Tonoyan warned that he must not be made a scapegoat for Armenia’s defeat in the six-week war.
“A visible desire to find the scapegoat is hovering, so to speak, in the political scene, but I think that there will be surprises in this regard,” he said in written comments to the press circulated by his lawyers. “One thing is clear: we are witnessing a fanatical desire to discredit me and the defense system.”
Tonoyan, two generals and an arms dealer were arrested by the National Security Service (NSS) in September in a criminal investigation into supplies of allegedly outdated rockets to Armenia’s armed forces. The NSS charged them with fraud and embezzlement that cost the state almost 2.3 billion drams ($4.7 million). All four suspects deny any wrongdoing.
The NSS said in September that a private intermediary delivered the rockets to Armenia in 2011 and that the Defense Ministry refused to buy them after discovering that they are unusable.
Seyran Ohanian, Armenia’s defense minister from 2008 to 2016, confirmed afterwards that 70 percent of them were not accepted by the military during his tenure. The rebuff forced the supplier to store the rockets at a Defense Ministry arms depot, he said.

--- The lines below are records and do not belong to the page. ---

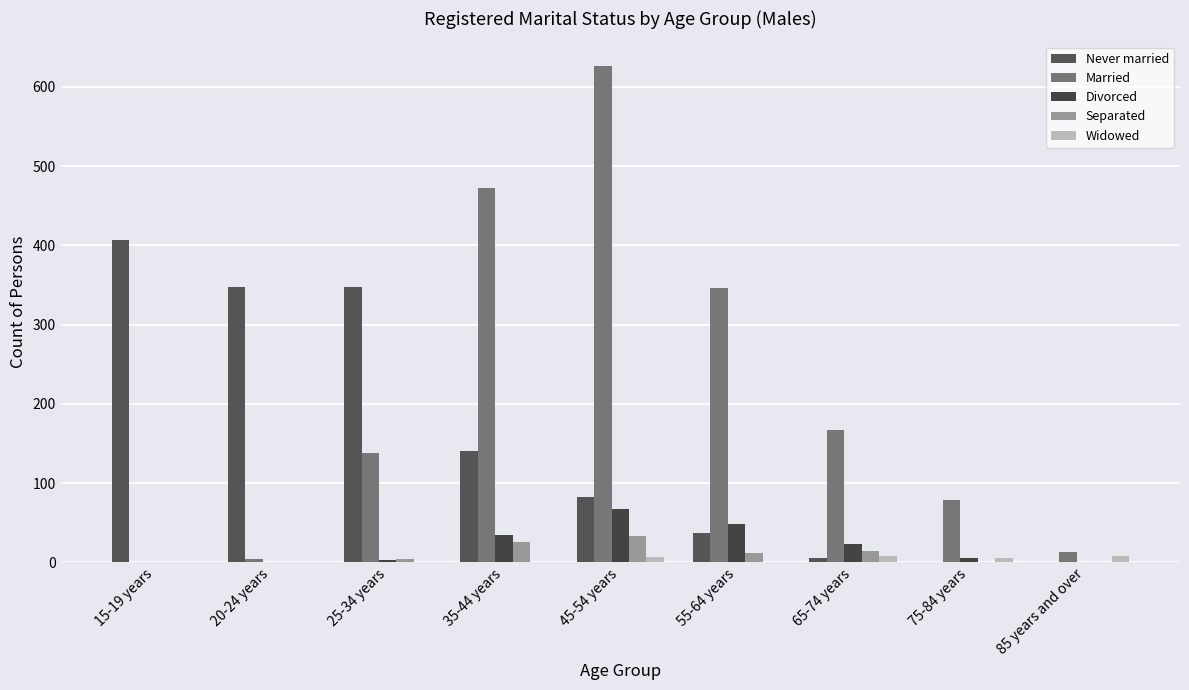

Reading left to right, list all the values displayed in this chart.

Never married: 407	347	347	140	82	37	6	0	0
Married: 0	4	138	472	626	346	167	79	13
Divorced: 0	0	3	34	67	48	23	6	0
Separated: 0	0	4	26	33	12	15	0	0
Widowed: 0	0	0	0	7	0	8	5	8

Tonoyan insisted on Monday that the ammunition did not go past its expiration and was successfully used during the Karabakh war. He complained that the NSS cancelled a planned test-firing of those rockets during the probe described by him as “not objective.”
One of Tonoyan’s lawyers, Sergey Hovannisian, also slammed the NSS investigators for not carrying out the forensic tests. He said they would have proved that the rockets are usable and the investigators would have had “no choice but to close the criminal case.”
The NSS declined to comment on that.
In an October 11 statement, Tonoyan’s legal team noted that he possesses “a great deal of information” about defense issues but is not publicizing it to disprove the accusations because he places Armenia’s national security above his personal interests.
Asked whether he thus sent a warning to Armenia’s political leadership, the former minister said: “Up until now I have maintained restraint in terms of getting involved in political processes … There will still be occasions to present to the public my clarifications about the 44-day war through an investigative commission to be formed [by the Armenian parliament,] provided that it works objectively and impartially.”
“As I said in my November 20 statement, I am ready to bear my share of responsibility. But only for what I did, and not for what I did not do.”
Tonoyan stopped short of openly accusing Prime Minister Nikol Pashinian of ordering the criminal proceedings against him. He blamed instead other, unnamed officials for what he considers baseless charges.
Pashinian appointed Tonoyan as defense minister just days after coming to power in May 2018. The latter was sacked in November 2020 less than two weeks after a Russian-brokered agreement stopped the devastating war.
Some senior pro-Pashinian parliamentarians blamed Tonoyan for Armenia’s defeat in the six-week war. The prime minister faced angry opposition demonstrations at the time.